Lo grotesco de esto es que la obvia crítica a la política de EEUU en el verdadero Medio Oriente se produce justamente cuando el excesivo idealismo wilsoniano de nuestra política exterior está tratando de encontrar y promover líderes locales como el Buen Príncipe. ¿Quién en el Medio Oriente está más cerca de modelo de líder modernizador y demócrata?

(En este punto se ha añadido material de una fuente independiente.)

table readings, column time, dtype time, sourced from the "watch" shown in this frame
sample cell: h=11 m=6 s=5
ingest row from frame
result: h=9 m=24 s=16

Sin ninguna duda es el presidente Hamid Karzai de Afganistán, un hombre de ejemplar (real no ficticia) integridad personal, valor personal y convicciones democráticas. Cientos de valientes soldados americanos (y aliados de la OTAN) han muerto protegiéndolo a él y al sistema democrático que ellos establecieron para permitirle gobernar. En la misma noche en que los Oscars estaban homenajeando “Syriana,” soldados americanos estaban luchando, y algunos muriendo, en defensa del tipo de líder musulmán que “Syriana” nos presenta como siendo asesinado por Estados Unidos.

 

Y eso no es lo peor. El elemento más pernicioso de la película es el personaje que está en el centro moral del filme: un paquistaní bello, modesto y generoso que se convierte en un bello, modesto y generoso… terrorista suicida. En su acto final, El Puro, vestido en las más inmaculadas ropas blancas, coge su lanza cargada de explosivos y arremete contra su objetivo. Es una reedición de la lancha real que arremetió contra el USS matando a 17 marinos americanos sólo que en “Syriana” el objetivo es otro símbolo del imperialismo americano en el Medio Oriente: una nueva terminal de gas licuado.

 

La explosión, que tendría la fuerza de una bomba nuclear, constituye la cúspide moral de la película, su clímax, cuando El Puro vestido de blanco choca contra la gran pared blanca de la Terminal. En ese momento, toda la pantalla se vuelve blanca. Y reverentemente silente.

 

En mi ingenuidad, yo creía que Hollywood había llegado a su nadir con la “JFK” de Oliver Stone, una película que le enseño a una generación de americanos que el presidente Kennedy fue asesinado por la CIA y el FBI en

Colaboración con Lyndon Johnson. Pero, por lo menos, era para consumo interno, un asunto doméstico que sólo tenía un interés marginal para otros países. “Syriana,” por el contrario, es para exportación. Esta diseñado para trasmitirle a un mundo receptivo las mentiras más miserables y perniciosas sobre Estados Unidos.

 

La mayor parte del “liberalismo” es un sentido de culpa y un angst buscando equivalencias morales en todas partes. “Syriana” es otra cosa. Es una variedad patológica que hierve en su maligno antiamericanismo. Osama bin Laden no pudiera haber escrito un guión más apasionado.